- Opening Delimiter -
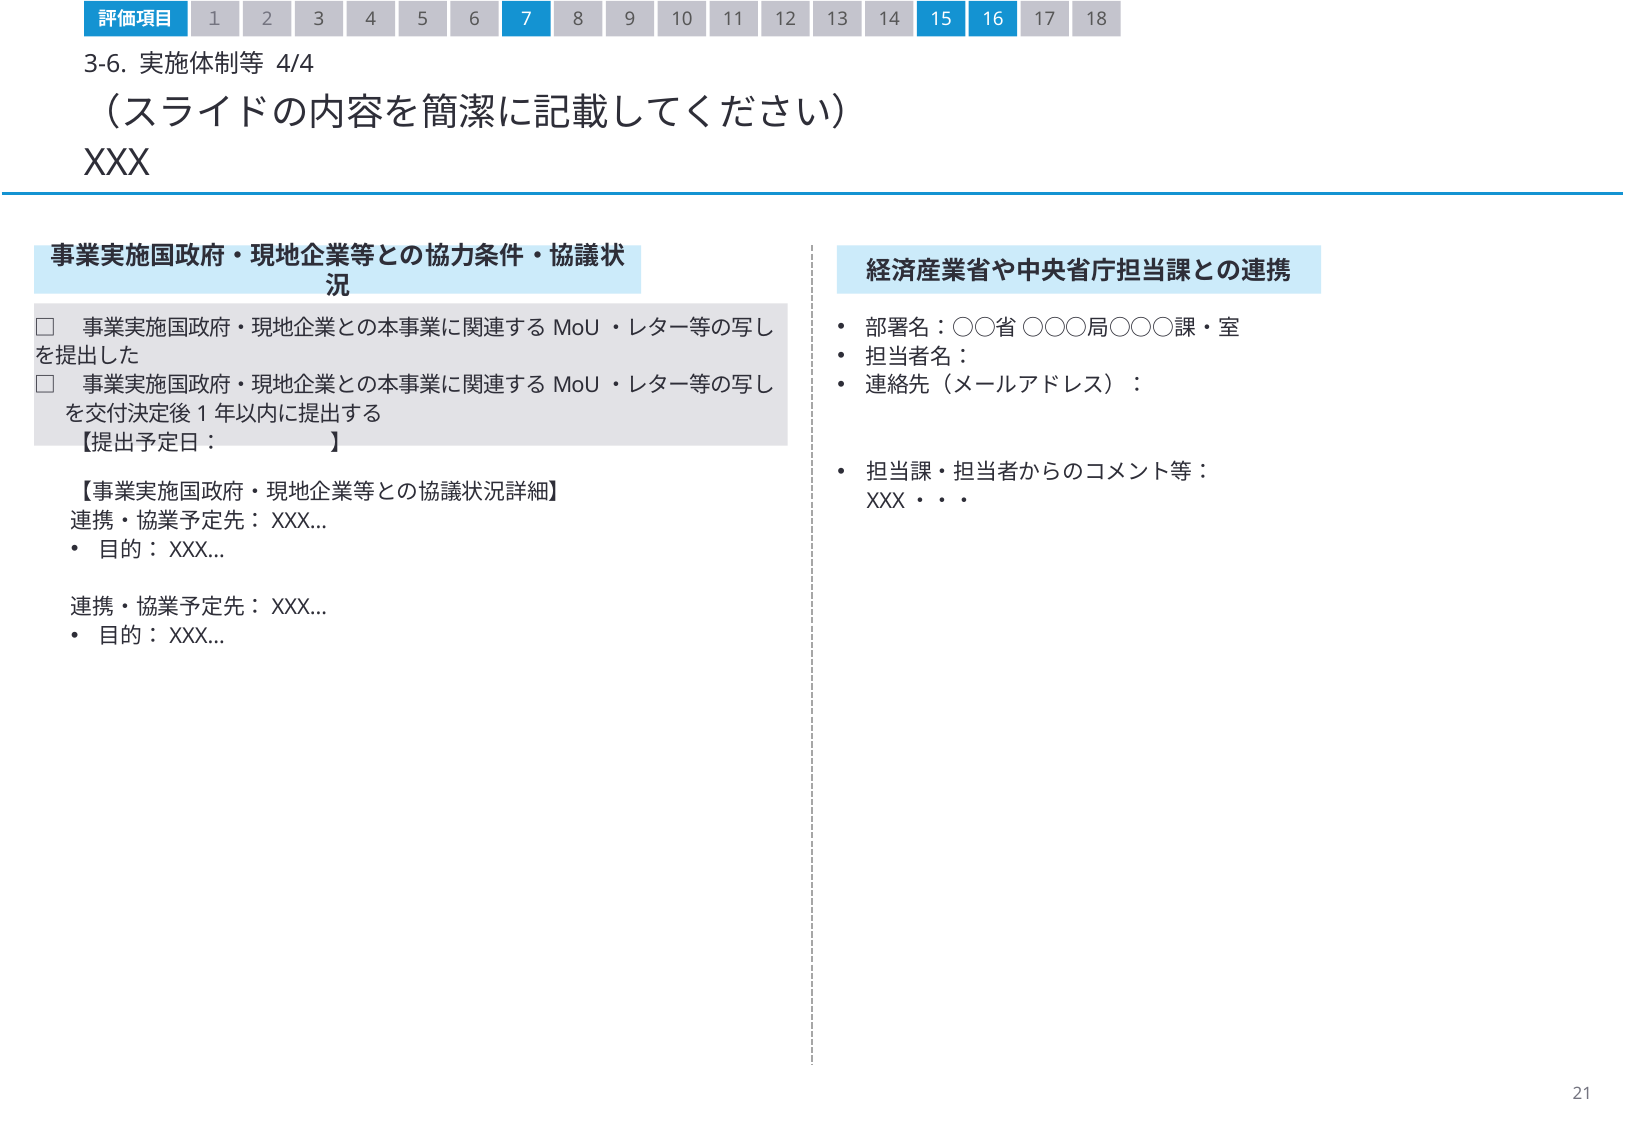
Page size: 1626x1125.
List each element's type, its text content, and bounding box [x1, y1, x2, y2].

text_box 経済産業省や中央省庁担当課との連携 [836, 244, 1322, 295]
text_box 【事業実施国政府・現地企業等との協議状況詳細】 連携・協業予定先：XXX… 目的：XXX… 連携・協業予定先：XXX… 目的：XXX… [70, 467, 775, 693]
text_box 事業実施国政府・現地企業等との協力条件・協議状況 [33, 244, 642, 295]
list 3-6. 実施体制等 4/4 [84, 40, 1543, 82]
text_box 部署名：○○省 ○○○局○○○課・室 担当者名： 連絡先（メールアドレス）： 担当課・担当者からのコメント等： XXX・・・ [837, 303, 1542, 528]
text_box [83, 0, 1122, 37]
list （スライドの内容を簡潔に記載してください） XXX [84, 83, 1543, 183]
text_box □ 事業実施国政府・現地企業との本事業に関連するMoU・レター等の写しを提出した □ 事業実施国政府・現地企業との本事業に関連するMoU・レター等の写しを交付決定後1年以内に提出する 【提出予定日： 】 [34, 303, 788, 446]
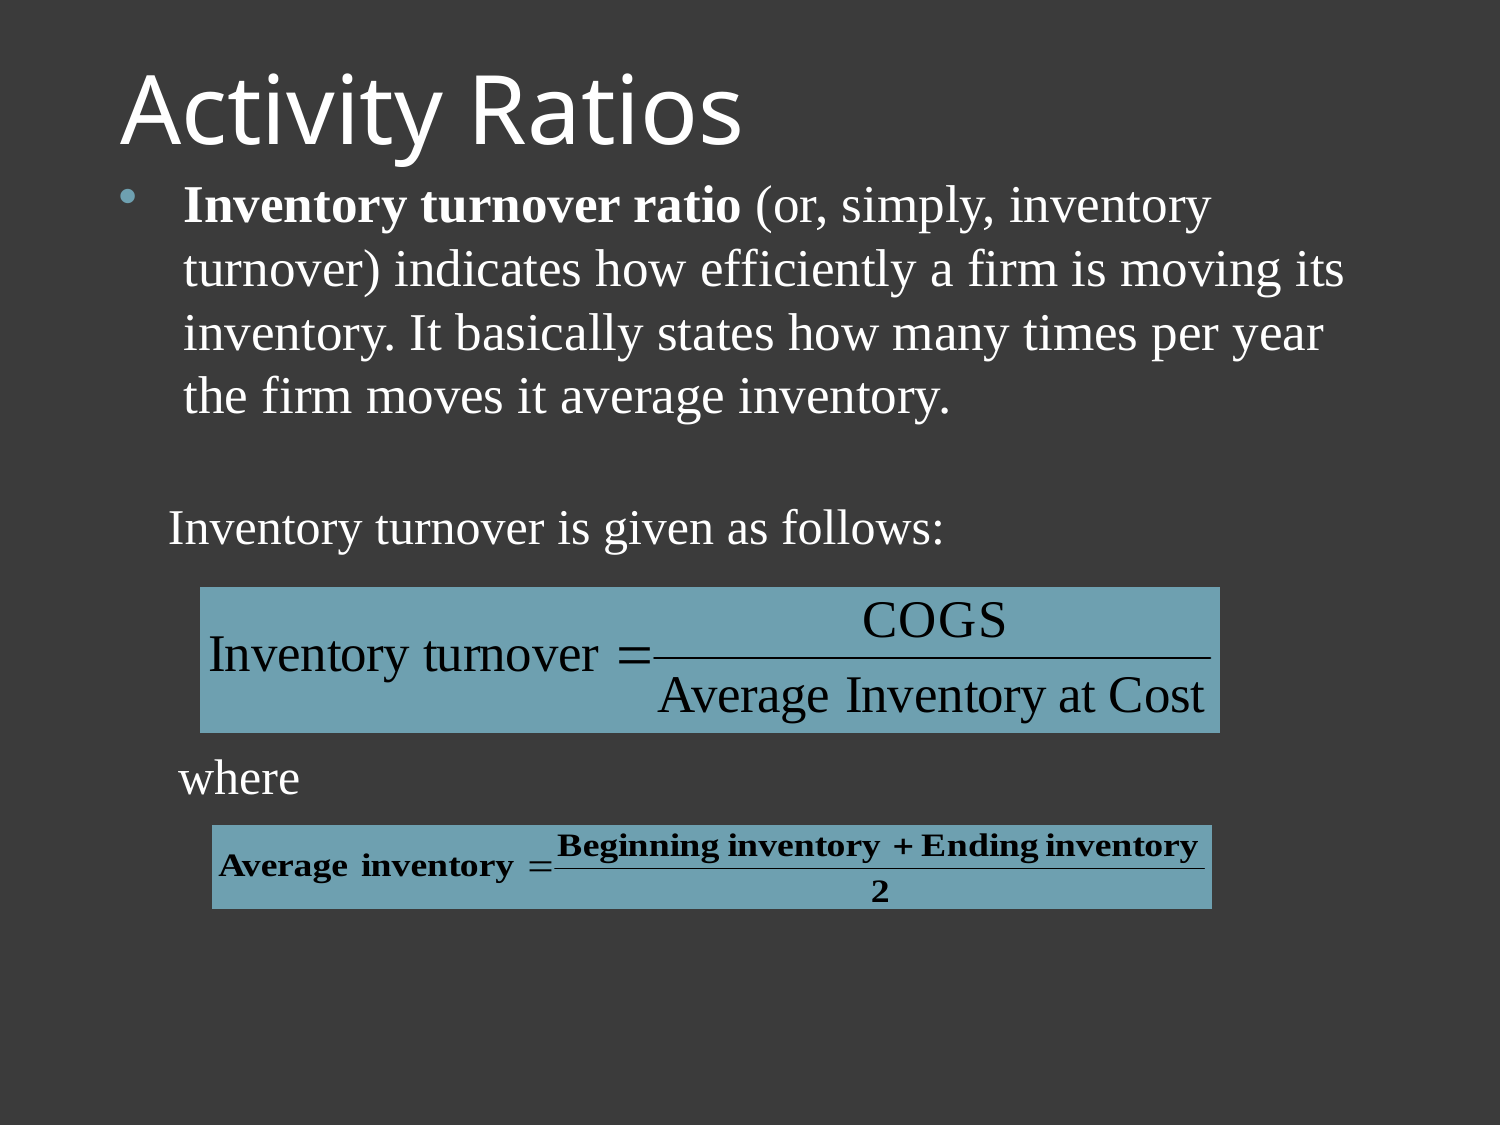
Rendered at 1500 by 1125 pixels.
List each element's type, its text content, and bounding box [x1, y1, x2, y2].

text_box Inventory turnover is given as follows: [153, 487, 974, 623]
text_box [199, 587, 1220, 734]
title Activity Ratios [112, 37, 1388, 175]
text_box where [163, 737, 316, 813]
list Inventory turnover ratio (or, simply, inventory turnover) indicates how efficiently a firm is moving its inventory. It basically states how many times per year the firm moves it average inventory. [99, 162, 1375, 438]
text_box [212, 824, 1213, 910]
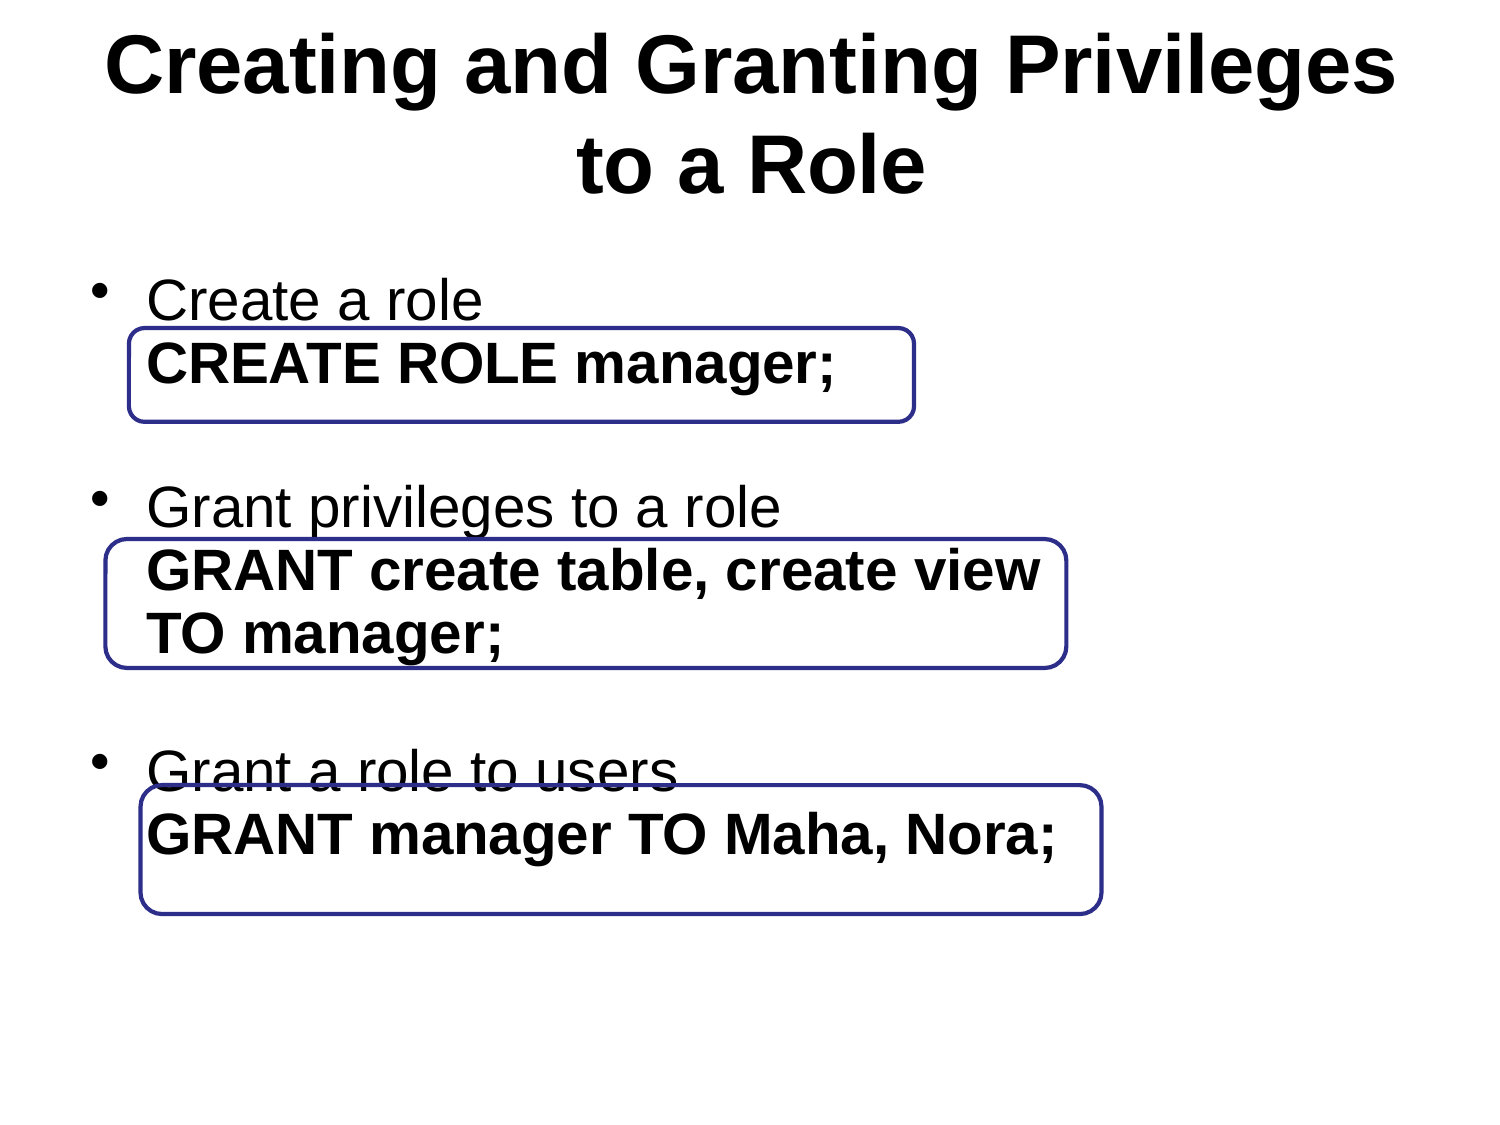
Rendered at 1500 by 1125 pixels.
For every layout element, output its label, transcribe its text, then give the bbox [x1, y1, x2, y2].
- Closing Delimiter -
REQUIRED ACTION: Recopy the whole listing above precisely, excluding images.

RESULT OF THE EXERCISE:
Page size: 1626x1125.
List each element's type, its text content, and bounding box [x1, y1, x2, y2].

text_box 経済産業省や中央省庁担当課との連携 [836, 244, 1322, 295]
text_box 【事業実施国政府・現地企業等との協議状況詳細】 連携・協業予定先：XXX… 目的：XXX… 連携・協業予定先：XXX… 目的：XXX… [70, 467, 775, 693]
text_box 事業実施国政府・現地企業等との協力条件・協議状況 [33, 244, 642, 295]
list 3-6. 実施体制等 4/4 [84, 40, 1543, 82]
text_box 部署名：○○省 ○○○局○○○課・室 担当者名： 連絡先（メールアドレス）： 担当課・担当者からのコメント等： XXX・・・ [837, 303, 1542, 528]
text_box [83, 0, 1122, 37]
list （スライドの内容を簡潔に記載してください） XXX [84, 83, 1543, 183]
text_box □ 事業実施国政府・現地企業との本事業に関連するMoU・レター等の写しを提出した □ 事業実施国政府・現地企業との本事業に関連するMoU・レター等の写しを交付決定後1年以内に提出する 【提出予定日： 】 [34, 303, 788, 446]
Rendered at 1500 by 1125 pixels.
List each element's type, its text content, and bounding box [x1, y1, x2, y2].

text_box Inventory turnover is given as follows: [153, 487, 974, 623]
text_box [199, 587, 1220, 734]
title Activity Ratios [112, 37, 1388, 175]
text_box where [163, 737, 316, 813]
list Inventory turnover ratio (or, simply, inventory turnover) indicates how efficiently a firm is moving its inventory. It basically states how many times per year the firm moves it average inventory. [99, 162, 1375, 438]
text_box [212, 824, 1213, 910]
Rendered at 1500 by 1125 pixels.
For every layout element, output its label, transcribe its text, then give the bbox [x1, y1, x2, y2].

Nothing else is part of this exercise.